Just to make it clear, I DON'T edit old postings, any editing I do is at the time I post and realize I could have said it clearly. (as I have just done with this one) Both links I posted answered any ?? he may have had. In closing, never had any problem dealing with Bachmann parts and service.


----------



## Greg Elmassian (Jan 3, 2008)

You edited posts #11 and #14, shows here. Not accusing you of anything, but with your penchant to fight with me, and arguing things in plain sight, who knows. The fact you could not just accept that things HAVE changed since the last posts in 2011 shows clearly.

The problems with Bachmann are:

parts out of stock for a long time
some parts not even listed
some locos not even listed
You want to argue that too?


----------



## Nick Jr (Jan 2, 2008)

I was referring to the latest date mentioned 2013. I only post things I have personal experience doing and usually post pics along with the written content. Language is difficult due to my disability so many times will go back and try to make clear what I mean. I will go back to ignoring you and your blather, which is mostly to just crank up the post numbers, as content on so many contribute nothing to the thread. Back to the more 'warm waters' of other forums, where you are not. No matter how tempted to clarify anything here, I won't. Do Da


----------



## Greg Elmassian (Jan 3, 2008)

2013 was only mentioned about a poster not being on the forum since 2013.

Nothing to do whatsoever with the question about the parts, the gear, Bachmann or anything.

Accurate information is that the new part was available in 2012 and your post saying nothing changed around 2013 is incorrect information and unhelpful.

Greg


----------



## Pete Thornton (Jan 2, 2008)

Let's hope Nick sticks to his guns and does not reply.


----------



## Greg Elmassian (Jan 3, 2008)

jaug said:


> I recently purchased a Bachmann Spectrum 2-8-0 Consolidation from a local on line hobby shop, I placed it right out of the box on my test track and applied power, the loco ran but there seemed to be a problem, I connected several AMS box cars and again applied power and the motor ran but the loco did not. I assumed it was a gear problem, before calling the hobby shop I called Bachmann and talked with a tech there he told me it was probably a cracked gear, and it was a common problem. When I spoke to the hobby shop they said they were unaware of any problems inherent to this model. I believe the loco I purchased was "old Stock" and the Bachmann tech did say the older line was affected.
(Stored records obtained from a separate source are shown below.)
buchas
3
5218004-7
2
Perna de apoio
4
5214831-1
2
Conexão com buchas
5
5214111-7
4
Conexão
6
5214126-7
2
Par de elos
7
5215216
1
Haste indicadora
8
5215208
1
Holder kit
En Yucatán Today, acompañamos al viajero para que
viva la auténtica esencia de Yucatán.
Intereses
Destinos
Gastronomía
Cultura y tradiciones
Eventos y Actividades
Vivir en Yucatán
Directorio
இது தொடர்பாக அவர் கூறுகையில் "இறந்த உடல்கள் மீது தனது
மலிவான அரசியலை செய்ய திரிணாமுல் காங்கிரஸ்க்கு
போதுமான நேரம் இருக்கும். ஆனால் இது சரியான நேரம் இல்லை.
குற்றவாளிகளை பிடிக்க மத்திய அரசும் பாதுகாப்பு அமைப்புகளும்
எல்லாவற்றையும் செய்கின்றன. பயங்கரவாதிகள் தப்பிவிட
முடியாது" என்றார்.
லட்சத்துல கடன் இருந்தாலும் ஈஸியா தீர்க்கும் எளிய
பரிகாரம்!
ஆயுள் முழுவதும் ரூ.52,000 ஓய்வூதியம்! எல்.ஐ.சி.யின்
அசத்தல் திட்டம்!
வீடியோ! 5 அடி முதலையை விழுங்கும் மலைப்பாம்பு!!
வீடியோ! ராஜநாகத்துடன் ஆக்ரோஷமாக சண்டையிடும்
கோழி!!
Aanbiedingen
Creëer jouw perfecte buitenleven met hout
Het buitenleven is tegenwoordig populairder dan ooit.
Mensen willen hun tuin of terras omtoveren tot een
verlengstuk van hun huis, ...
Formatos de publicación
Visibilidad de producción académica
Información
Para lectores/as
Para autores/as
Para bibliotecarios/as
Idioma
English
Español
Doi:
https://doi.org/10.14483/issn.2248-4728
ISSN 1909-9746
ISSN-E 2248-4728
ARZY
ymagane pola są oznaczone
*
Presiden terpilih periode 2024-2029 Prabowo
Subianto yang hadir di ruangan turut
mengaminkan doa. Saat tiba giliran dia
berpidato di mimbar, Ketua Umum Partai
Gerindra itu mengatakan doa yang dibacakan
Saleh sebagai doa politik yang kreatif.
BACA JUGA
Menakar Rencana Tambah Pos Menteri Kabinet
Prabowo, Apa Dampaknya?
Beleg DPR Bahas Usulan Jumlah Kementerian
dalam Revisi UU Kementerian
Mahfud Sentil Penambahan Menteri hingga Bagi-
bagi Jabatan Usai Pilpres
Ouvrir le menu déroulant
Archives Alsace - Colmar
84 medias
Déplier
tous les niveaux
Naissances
Does anyone know of the cracked gear problem? and Is it a common failure? and Can I expect the same failure from a replacement loco of the same vintage?



Old version for sure
Hobby shop clueless, common issue, don't go to them for LS advice in the future
Bachmann tech not clueless, honest
Yes, cracked gear problem very common, even with NOS (New Old Stock) and on more than just this model.
Yes, you can definitely expect any of the old Consolidations of the same vintage (about before 2012) to have a cracked gear, or develop one within minutes of running the first time.

Good news is the new replacement axle with the brass gear solves that problem permanently.

Greg


----------